= Retail concentration =

Retail concentration refers to the market share generally belonging to the top 4 or 5 mass distribution firms present in a regional market, as a percentage of the total.

Retail concentration is not simply a concentration ratio as is emerging in the food sector. This is due to two factors: the particular relevance retail is gaining on a global scale, and the particular shape of the food supply chain.

In recent years, retail concentration moved ahead with fusions and acquisitions along the entire food supply chain. We can assume with Grievink (2003) that in a few years there will be only 5 dominant actors in the globalised food chain.
The same researcher states that in the 90's the top-5 food manufacturers could count on twice the cash flow of the top-5 retailers. Nowadays the relation is inverted: the top 5 retailers can count on twice that of the top-5 manufacturers.

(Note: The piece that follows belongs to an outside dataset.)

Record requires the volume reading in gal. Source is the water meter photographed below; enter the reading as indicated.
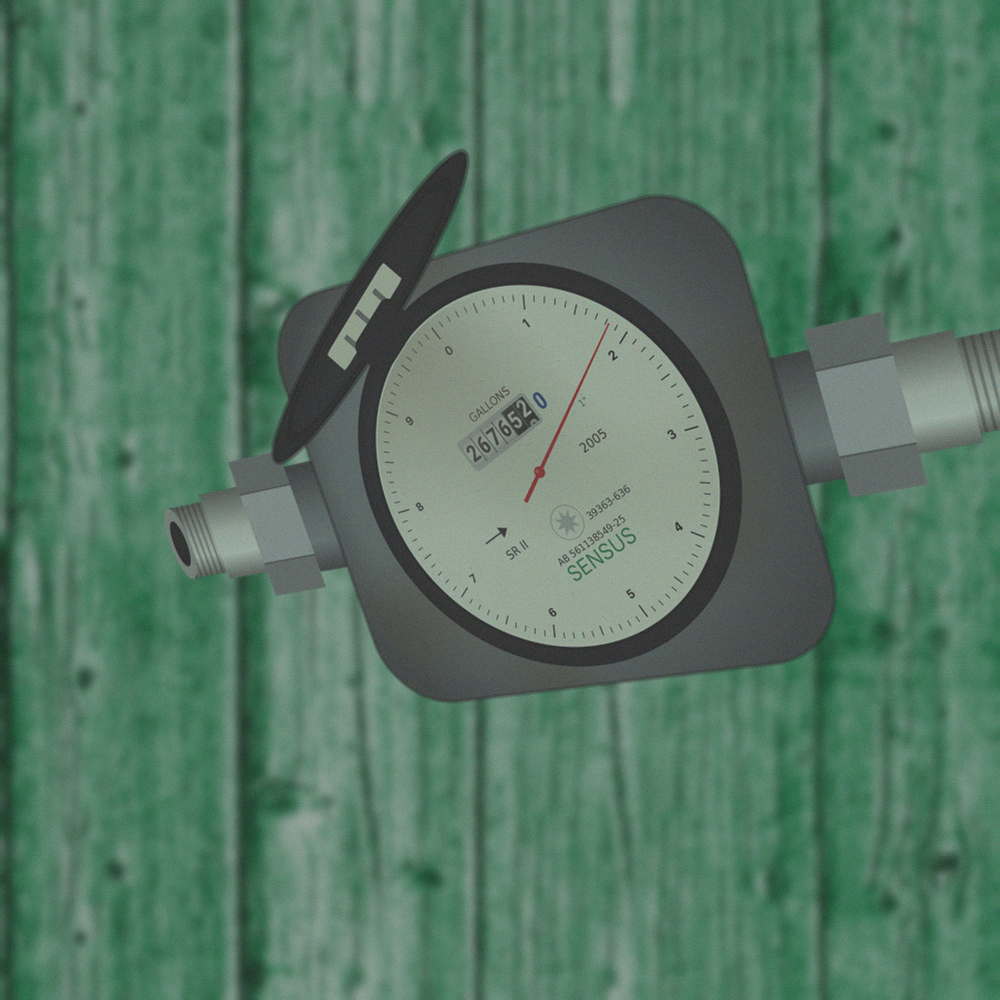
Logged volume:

Thus, the food chain has become increasingly vertically integrated, with global corporations able to coordinate inputs from the seed to the field, from the stable to the table. Retail concentration by one hand is the answer that retail is giving to compete with the giants of agrofood industry. By the other hand, is the agrofood industry in itself searching to arrive directly to the consumers, through a refined relations system. In this process, private labels are increasingly attracting consumers, and are expected to grow more and more on their fidelisation strategy, beating on quality, safety and also ethical values.

In 2008, the European Commission proposed solutions to face with overall price increase about foodstuffs. Among the measures proposed, several relate to the retail power recently acquired.

In particular, the payments delay to the producers; the additional fees asked to the producers to place on the shelves branded products; price transparency; better regulation on promotional activities and openings/closing time are all issues on the agenda.

For supporters, retail concentration means more chances for consumers, lower prices, better quality. For opponents, by the contrary, the disappearing of traditional shops, of food culture, of neighborhood life in general. Furthermore, too much concentration means squeezing the price of industry and of agriculture, which can lead to outsourcing food from anywhere it can cost less, without a truly long term impact assessment.

Tim Lang described the retail concentration phenomenon such as a "food war", in which winners and losers take place. Tim Lang talks about "food clusters" to better handle the idea of concentration along the entire food chain. There are a lot of legal instruments which allow to get more and more concentrated, acquisition being one, along with mergers, joint ventures, partnerships and more not formalised contracts/ agreements. Note that the "hypermarketization" is not limited to the Western World, but supermarkets rise fast also in the less developed countries and in the East and in the South of the World.
Regarding that, there are a lot of concerns, pretending that the overwhelming power of retailing is making poorer and poorer farmers, in particular in the LDC (Less Developed Countries). The "crowding out" effect on local agricultures is basically due to the global sourcing of the produces, wherever they cost less and offer more. To say it with the words of the Italian food-thinker Corrado Finardi to fairly function, the agricultural system has a different, slower timeline than the market (in agriculture counts the long term investment, while on the global market it is more important the precise moment in which supply and demand match).